¹ GA—guanidine, EA—ethylammonium, H₂FDC—9-fluorenone-2,7-dicarboxylic acid, H₃cpda—5-(4-carboxyphenyl)-2,6-pyridinedicarboxylic acid, TbMOF—[Tb₂(bpydc)₃(H₂O)₃]·nDMF, H₂bpydc—2,2-bipyridine-5,5′-dicarboxylic acid, tfac—trifluoroacetylacetonate, H₄qptca—1,1′:4′,1′′:4′′,1′′′-quaterphenyl-3,3′′′,5,5′′′-tetracarboxylic acid, DMF—dimethylformamide.
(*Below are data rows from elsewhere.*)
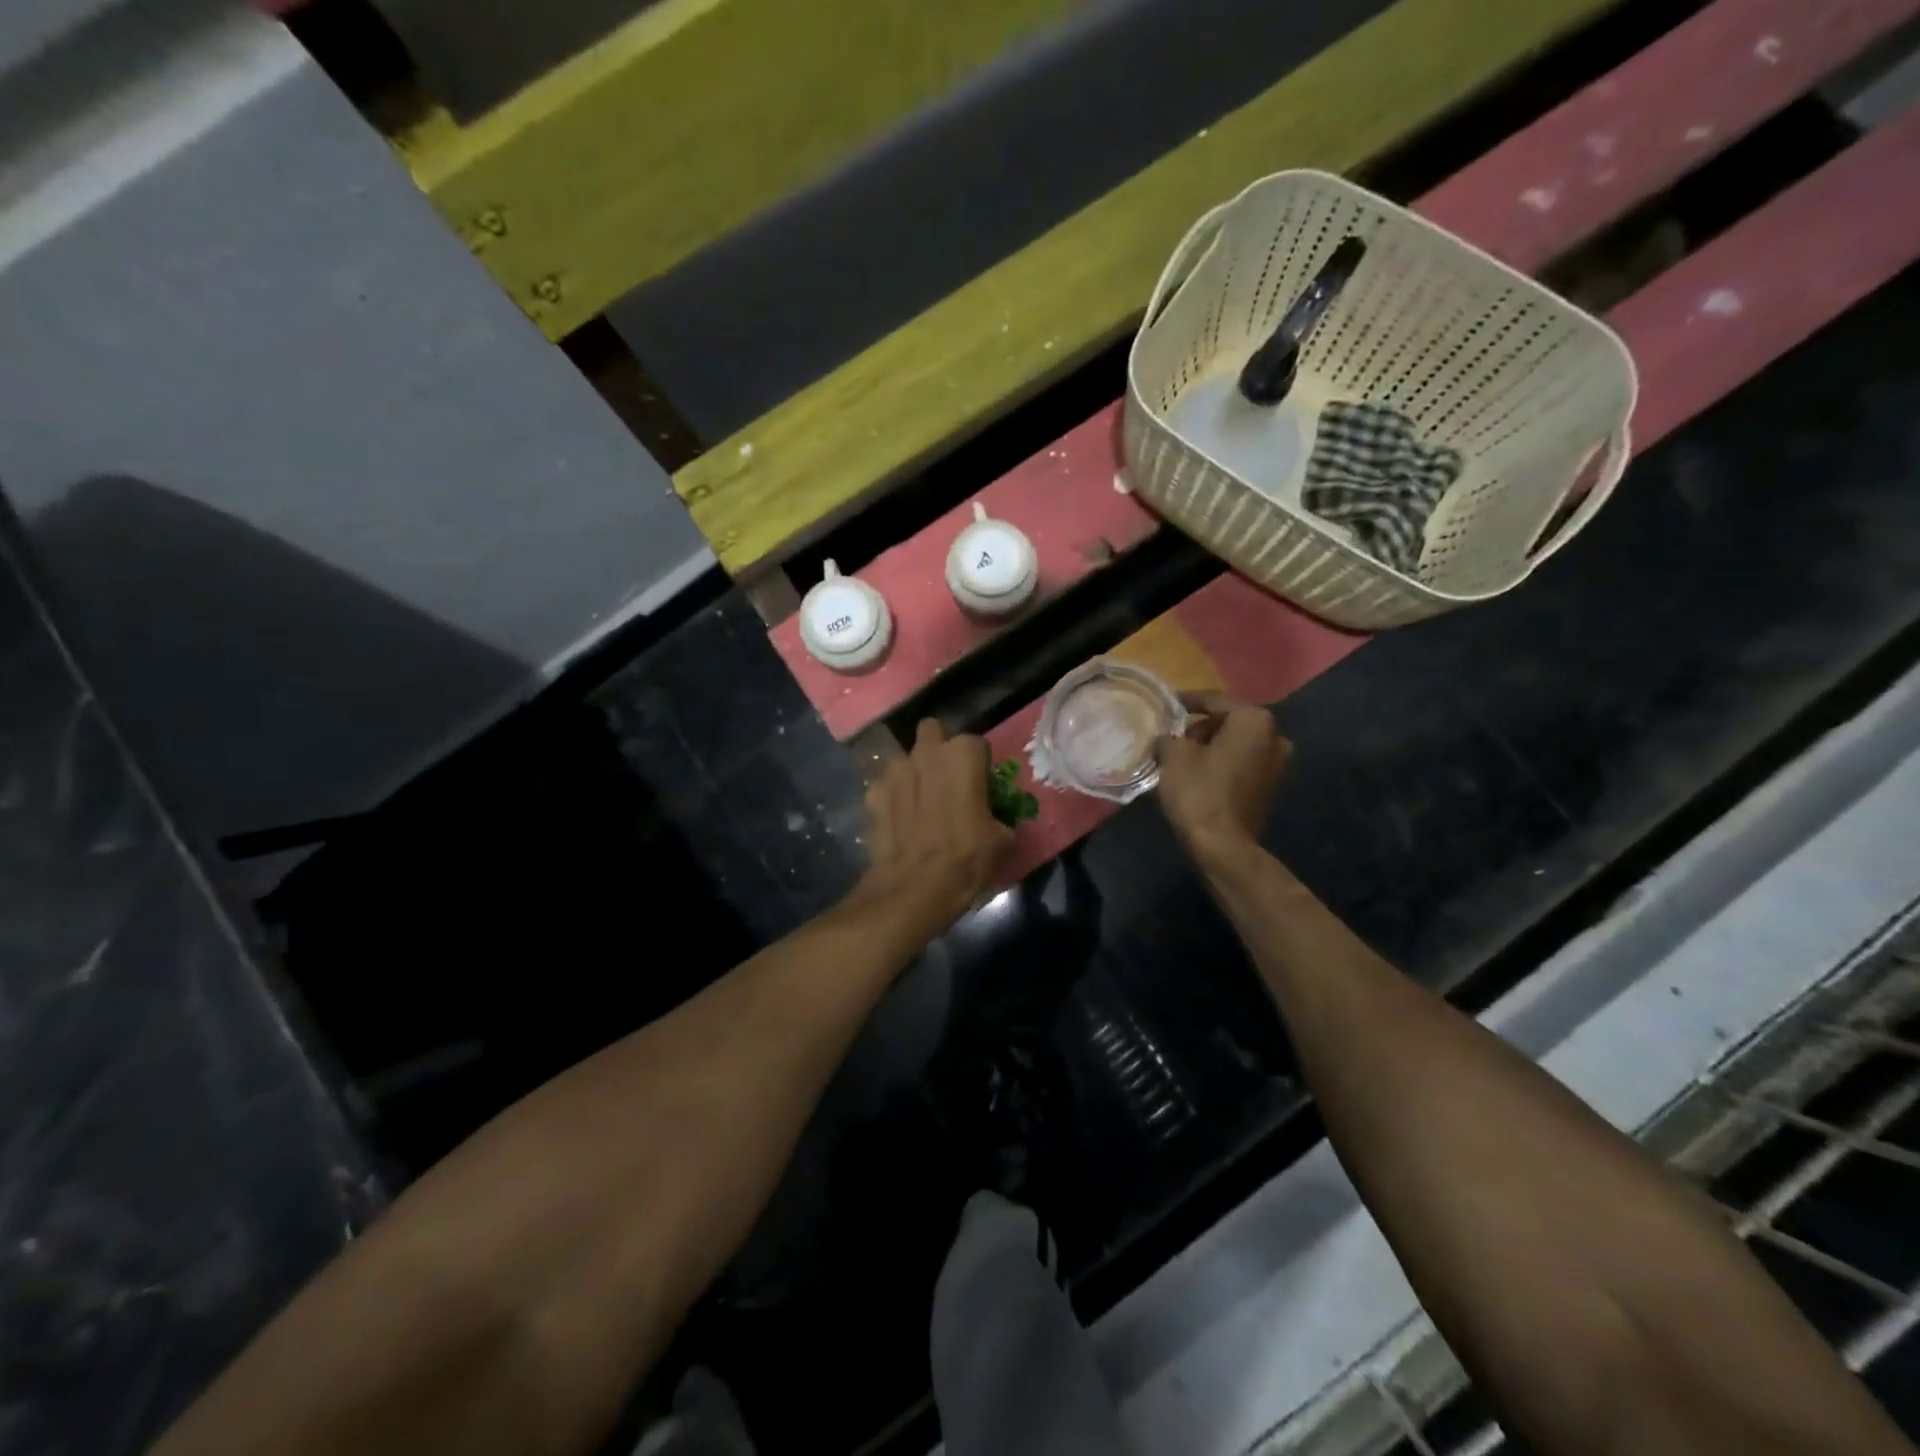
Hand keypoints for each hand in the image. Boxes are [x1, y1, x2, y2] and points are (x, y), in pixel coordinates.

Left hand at [852, 720, 1012, 932]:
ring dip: (912, 773)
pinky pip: (884, 787)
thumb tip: (993, 817)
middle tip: (946, 779)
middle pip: (933, 732)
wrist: (915, 888)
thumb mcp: (1002, 839)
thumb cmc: (967, 859)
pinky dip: (891, 798)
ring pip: (904, 758)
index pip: (976, 745)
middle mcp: (927, 752)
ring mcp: (894, 771)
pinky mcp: (872, 793)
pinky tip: (898, 821)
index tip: (980, 787)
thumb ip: (996, 813)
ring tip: (919, 802)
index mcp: (963, 755)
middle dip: (938, 749)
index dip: (979, 766)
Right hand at [1154, 694, 1291, 870]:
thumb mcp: (1173, 756)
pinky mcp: (1271, 788)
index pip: (1214, 701)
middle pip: (1229, 723)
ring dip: (1212, 748)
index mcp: (1253, 720)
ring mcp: (1278, 764)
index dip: (1187, 702)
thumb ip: (1169, 737)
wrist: (1223, 846)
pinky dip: (1223, 766)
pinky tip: (1199, 776)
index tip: (1168, 706)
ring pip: (1237, 745)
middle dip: (1201, 728)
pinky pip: (1242, 766)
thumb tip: (1168, 739)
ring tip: (1182, 758)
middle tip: (1174, 737)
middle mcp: (1274, 736)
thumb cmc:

). The results show that investigated [GA]M_1−xCr_x(HCOO)₃ (M = Mg²⁺, Mn²⁺, Zn²⁺, and x = 0.01, 0.03, 0.05) has the potential to be applied as a low-temperature luminescent thermometer.

4. Conclusions

Three series of samples [C(NH₂)₃]M(HCOO)₃ (Mg²⁺, Mn²⁺, Zn²⁺) doped with 1%, 3%, and 5% of Cr³⁺ ions were synthesized using the low-diffusion synthesis method. Their structural, phonon, and luminescent properties were investigated in detail. It was shown that the incorporation of Cr³⁺ ions into the crystal structure of investigated hybrid organic–inorganic perovskites does not affect the phase purity of the samples. Based on diffuse reflectance spectra, crystal field strength (Dq/B) and Racah parameters were determined. It was found that Cr³⁺ ions are located in the intermediate crystal field or close to it with a Dq/B range of 2.29–2.41. The investigation of sample composition showed that the highest emission intensity exhibits GAMg: 5% Cr³⁺ sample, while the lowest one GAZn: 5% Cr³⁺. The presence of both the spin-forbidden and spin-allowed transitions of Cr³⁺ ions at a broad temperature range enables the characterization of these materials as luminescence thermometers. It turned out that the relative sensitivity of S_r depends on the sample composition and concentration of Cr³⁺ ions. The highest relative sensitivity S_r = 2.08%K⁻¹ at 90 K has [GA]Mg(HCOO)₃: 1% Cr³⁺. Replacement of Mg²⁺ by Mn²⁺ or Zn²⁺ reduced the sensitivity to 1.20%K⁻¹ at 100 K and 1.08%K⁻¹ at 90 K for [GA]Mn(HCOO)₃: 3% Cr³⁺ and [GA]Zn(HCOO)₃: 1% Cr³⁺, respectively.